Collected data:
>>>>>
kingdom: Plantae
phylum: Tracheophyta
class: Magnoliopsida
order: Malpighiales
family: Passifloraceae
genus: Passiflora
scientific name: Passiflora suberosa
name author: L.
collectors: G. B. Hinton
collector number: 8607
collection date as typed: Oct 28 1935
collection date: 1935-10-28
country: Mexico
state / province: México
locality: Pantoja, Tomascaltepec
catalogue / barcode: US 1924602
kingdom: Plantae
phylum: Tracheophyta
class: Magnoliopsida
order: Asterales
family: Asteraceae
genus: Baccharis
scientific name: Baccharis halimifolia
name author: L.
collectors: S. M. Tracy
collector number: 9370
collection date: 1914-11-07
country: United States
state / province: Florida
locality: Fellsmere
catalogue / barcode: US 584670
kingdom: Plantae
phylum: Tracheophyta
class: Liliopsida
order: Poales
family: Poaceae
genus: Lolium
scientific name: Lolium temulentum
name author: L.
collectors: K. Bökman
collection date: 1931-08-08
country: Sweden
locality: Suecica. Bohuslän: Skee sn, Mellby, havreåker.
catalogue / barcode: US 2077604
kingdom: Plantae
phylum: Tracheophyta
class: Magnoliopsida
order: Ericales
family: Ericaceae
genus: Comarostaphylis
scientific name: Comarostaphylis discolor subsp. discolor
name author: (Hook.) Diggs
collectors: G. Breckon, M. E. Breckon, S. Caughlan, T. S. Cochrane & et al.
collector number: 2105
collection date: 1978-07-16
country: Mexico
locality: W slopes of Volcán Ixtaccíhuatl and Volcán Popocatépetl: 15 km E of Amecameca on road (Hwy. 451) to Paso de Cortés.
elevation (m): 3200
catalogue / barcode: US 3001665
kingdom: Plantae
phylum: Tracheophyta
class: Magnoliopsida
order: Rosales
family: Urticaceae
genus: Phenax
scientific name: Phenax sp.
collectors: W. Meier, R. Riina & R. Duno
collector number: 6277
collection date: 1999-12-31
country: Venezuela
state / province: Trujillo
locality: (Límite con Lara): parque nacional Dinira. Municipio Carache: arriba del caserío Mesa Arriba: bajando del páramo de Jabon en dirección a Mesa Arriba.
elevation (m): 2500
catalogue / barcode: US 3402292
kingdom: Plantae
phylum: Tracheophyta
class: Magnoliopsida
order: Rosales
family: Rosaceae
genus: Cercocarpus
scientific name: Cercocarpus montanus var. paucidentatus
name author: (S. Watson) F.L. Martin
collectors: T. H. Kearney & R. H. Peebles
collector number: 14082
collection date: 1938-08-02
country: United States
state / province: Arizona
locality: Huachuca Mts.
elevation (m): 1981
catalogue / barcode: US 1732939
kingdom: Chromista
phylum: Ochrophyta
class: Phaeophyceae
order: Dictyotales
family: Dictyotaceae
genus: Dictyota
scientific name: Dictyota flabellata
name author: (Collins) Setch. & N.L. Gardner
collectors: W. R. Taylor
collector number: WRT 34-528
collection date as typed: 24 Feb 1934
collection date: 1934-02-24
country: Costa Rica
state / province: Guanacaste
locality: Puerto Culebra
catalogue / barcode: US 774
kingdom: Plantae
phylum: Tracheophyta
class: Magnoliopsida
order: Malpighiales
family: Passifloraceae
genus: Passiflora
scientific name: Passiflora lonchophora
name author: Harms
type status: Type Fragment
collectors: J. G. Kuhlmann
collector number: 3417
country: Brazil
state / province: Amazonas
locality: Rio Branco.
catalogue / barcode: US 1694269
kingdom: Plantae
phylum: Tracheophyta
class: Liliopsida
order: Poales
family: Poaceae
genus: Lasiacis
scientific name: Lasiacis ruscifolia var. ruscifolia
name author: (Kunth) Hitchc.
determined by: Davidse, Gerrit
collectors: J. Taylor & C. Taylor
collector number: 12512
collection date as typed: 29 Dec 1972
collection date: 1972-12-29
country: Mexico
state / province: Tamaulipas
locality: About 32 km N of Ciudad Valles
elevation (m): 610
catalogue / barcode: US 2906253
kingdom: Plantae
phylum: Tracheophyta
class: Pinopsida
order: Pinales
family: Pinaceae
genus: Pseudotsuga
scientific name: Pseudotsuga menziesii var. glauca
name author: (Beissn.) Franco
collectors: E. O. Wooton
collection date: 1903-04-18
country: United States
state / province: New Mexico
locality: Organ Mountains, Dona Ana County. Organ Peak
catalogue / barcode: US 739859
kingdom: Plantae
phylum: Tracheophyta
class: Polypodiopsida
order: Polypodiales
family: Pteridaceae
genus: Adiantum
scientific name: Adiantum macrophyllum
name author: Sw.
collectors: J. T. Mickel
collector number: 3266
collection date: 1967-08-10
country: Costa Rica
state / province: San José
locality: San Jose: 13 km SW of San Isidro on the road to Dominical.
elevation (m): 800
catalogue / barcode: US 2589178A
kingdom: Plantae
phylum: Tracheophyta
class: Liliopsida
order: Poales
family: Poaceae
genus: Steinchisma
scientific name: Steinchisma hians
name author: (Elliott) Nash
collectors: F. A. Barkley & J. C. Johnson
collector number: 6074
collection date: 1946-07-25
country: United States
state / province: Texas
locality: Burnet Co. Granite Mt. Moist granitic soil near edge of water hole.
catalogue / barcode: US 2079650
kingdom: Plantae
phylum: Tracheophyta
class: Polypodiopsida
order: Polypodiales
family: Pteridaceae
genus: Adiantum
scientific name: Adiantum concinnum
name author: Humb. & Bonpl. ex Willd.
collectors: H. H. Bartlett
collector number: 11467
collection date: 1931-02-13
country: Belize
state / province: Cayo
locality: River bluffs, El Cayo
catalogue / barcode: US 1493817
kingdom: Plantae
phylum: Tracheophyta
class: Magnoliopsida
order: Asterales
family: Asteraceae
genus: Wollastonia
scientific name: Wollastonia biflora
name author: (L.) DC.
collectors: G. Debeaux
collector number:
<<<<<
SET PROBLEM: Convert every line in the records above into one numbered list, dropping any blank lines.

EXERCISE ANSWER:
1. kingdom: Plantae
2. phylum: Tracheophyta
3. class: Magnoliopsida
4. order: Malpighiales
5. family: Passifloraceae
6. genus: Passiflora
7. scientific name: Passiflora suberosa
8. name author: L.
9. collectors: G. B. Hinton
10. collector number: 8607
11. collection date as typed: Oct 28 1935
12. collection date: 1935-10-28
13. country: Mexico
14. state / province: México
15. locality: Pantoja, Tomascaltepec
16. catalogue / barcode: US 1924602
17. kingdom: Plantae
18. phylum: Tracheophyta
19. class: Magnoliopsida
20. order: Asterales
21. family: Asteraceae
22. genus: Baccharis
23. scientific name: Baccharis halimifolia
24. name author: L.
25. collectors: S. M. Tracy
26. collector number: 9370
27. collection date: 1914-11-07
28. country: United States
29. state / province: Florida
30. locality: Fellsmere
31. catalogue / barcode: US 584670
32. kingdom: Plantae
33. phylum: Tracheophyta
34. class: Liliopsida
35. order: Poales
36. family: Poaceae
37. genus: Lolium
38. scientific name: Lolium temulentum
39. name author: L.
40. collectors: K. Bökman
41. collection date: 1931-08-08
42. country: Sweden
43. locality: Suecica. Bohuslän: Skee sn, Mellby, havreåker.
44. catalogue / barcode: US 2077604
45. kingdom: Plantae
46. phylum: Tracheophyta
47. class: Magnoliopsida
48. order: Ericales
49. family: Ericaceae
50. genus: Comarostaphylis
51. scientific name: Comarostaphylis discolor subsp. discolor
52. name author: (Hook.) Diggs
53. collectors: G. Breckon, M. E. Breckon, S. Caughlan, T. S. Cochrane & et al.
54. collector number: 2105
55. collection date: 1978-07-16
56. country: Mexico
57. locality: W slopes of Volcán Ixtaccíhuatl and Volcán Popocatépetl: 15 km E of Amecameca on road (Hwy. 451) to Paso de Cortés.
58. elevation (m): 3200
59. catalogue / barcode: US 3001665
60. kingdom: Plantae
61. phylum: Tracheophyta
62. class: Magnoliopsida
63. order: Rosales
64. family: Urticaceae
65. genus: Phenax
66. scientific name: Phenax sp.
67. collectors: W. Meier, R. Riina & R. Duno
68. collector number: 6277
69. collection date: 1999-12-31
70. country: Venezuela
71. state / province: Trujillo
72. locality: (Límite con Lara): parque nacional Dinira. Municipio Carache: arriba del caserío Mesa Arriba: bajando del páramo de Jabon en dirección a Mesa Arriba.
73. elevation (m): 2500
74. catalogue / barcode: US 3402292
75. kingdom: Plantae
76. phylum: Tracheophyta
77. class: Magnoliopsida
78. order: Rosales
79. family: Rosaceae
80. genus: Cercocarpus
81. scientific name: Cercocarpus montanus var. paucidentatus
82. name author: (S. Watson) F.L. Martin
83. collectors: T. H. Kearney & R. H. Peebles
84. collector number: 14082
85. collection date: 1938-08-02
86. country: United States
87. state / province: Arizona
88. locality: Huachuca Mts.
89. elevation (m): 1981
90. catalogue / barcode: US 1732939
91. kingdom: Chromista
92. phylum: Ochrophyta
93. class: Phaeophyceae
94. order: Dictyotales
95. family: Dictyotaceae
96. genus: Dictyota
97. scientific name: Dictyota flabellata
98. name author: (Collins) Setch. & N.L. Gardner
99. collectors: W. R. Taylor
100. collector number: WRT 34-528
101. collection date as typed: 24 Feb 1934
102. collection date: 1934-02-24
103. country: Costa Rica
104. state / province: Guanacaste
105. locality: Puerto Culebra
106. catalogue / barcode: US 774
107. kingdom: Plantae
108. phylum: Tracheophyta
109. class: Magnoliopsida
110. order: Malpighiales
111. family: Passifloraceae
112. genus: Passiflora
113. scientific name: Passiflora lonchophora
114. name author: Harms
115. type status: Type Fragment
116. collectors: J. G. Kuhlmann
117. collector number: 3417
118. country: Brazil
119. state / province: Amazonas
120. locality: Rio Branco.
121. catalogue / barcode: US 1694269
122. kingdom: Plantae
123. phylum: Tracheophyta
124. class: Liliopsida
125. order: Poales
126. family: Poaceae
127. genus: Lasiacis
128. scientific name: Lasiacis ruscifolia var. ruscifolia
129. name author: (Kunth) Hitchc.
130. determined by: Davidse, Gerrit
131. collectors: J. Taylor & C. Taylor
132. collector number: 12512
133. collection date as typed: 29 Dec 1972
134. collection date: 1972-12-29
135. country: Mexico
136. state / province: Tamaulipas
137. locality: About 32 km N of Ciudad Valles
138. elevation (m): 610
139. catalogue / barcode: US 2906253
140. kingdom: Plantae
141. phylum: Tracheophyta
142. class: Pinopsida
143. order: Pinales
144. family: Pinaceae
145. genus: Pseudotsuga
146. scientific name: Pseudotsuga menziesii var. glauca
147. name author: (Beissn.) Franco
148. collectors: E. O. Wooton
149. collection date: 1903-04-18
150. country: United States
151. state / province: New Mexico
152. locality: Organ Mountains, Dona Ana County. Organ Peak
153. catalogue / barcode: US 739859
154. kingdom: Plantae
155. phylum: Tracheophyta
156. class: Polypodiopsida
157. order: Polypodiales
158. family: Pteridaceae
159. genus: Adiantum
160. scientific name: Adiantum macrophyllum
161. name author: Sw.
162. collectors: J. T. Mickel
163. collector number: 3266
164. collection date: 1967-08-10
165. country: Costa Rica
166. state / province: San José
167. locality: San Jose: 13 km SW of San Isidro on the road to Dominical.
168. elevation (m): 800
169. catalogue / barcode: US 2589178A
170. kingdom: Plantae
171. phylum: Tracheophyta
172. class: Liliopsida
173. order: Poales
174. family: Poaceae
175. genus: Steinchisma
176. scientific name: Steinchisma hians
177. name author: (Elliott) Nash
178. collectors: F. A. Barkley & J. C. Johnson
179. collector number: 6074
180. collection date: 1946-07-25
181. country: United States
182. state / province: Texas
183. locality: Burnet Co. Granite Mt. Moist granitic soil near edge of water hole.
184. catalogue / barcode: US 2079650
185. kingdom: Plantae
186. phylum: Tracheophyta
187. class: Polypodiopsida
188. order: Polypodiales
189. family: Pteridaceae
190. genus: Adiantum
191. scientific name: Adiantum concinnum
192. name author: Humb. & Bonpl. ex Willd.
193. collectors: H. H. Bartlett
194. collector number: 11467
195. collection date: 1931-02-13
196. country: Belize
197. state / province: Cayo
198. locality: River bluffs, El Cayo
199. catalogue / barcode: US 1493817
200. kingdom: Plantae
201. phylum: Tracheophyta
202. class: Magnoliopsida
203. order: Asterales
204. family: Asteraceae
205. genus: Wollastonia
206. scientific name: Wollastonia biflora
207. name author: (L.) DC.
208. collectors: G. Debeaux
209. collector number:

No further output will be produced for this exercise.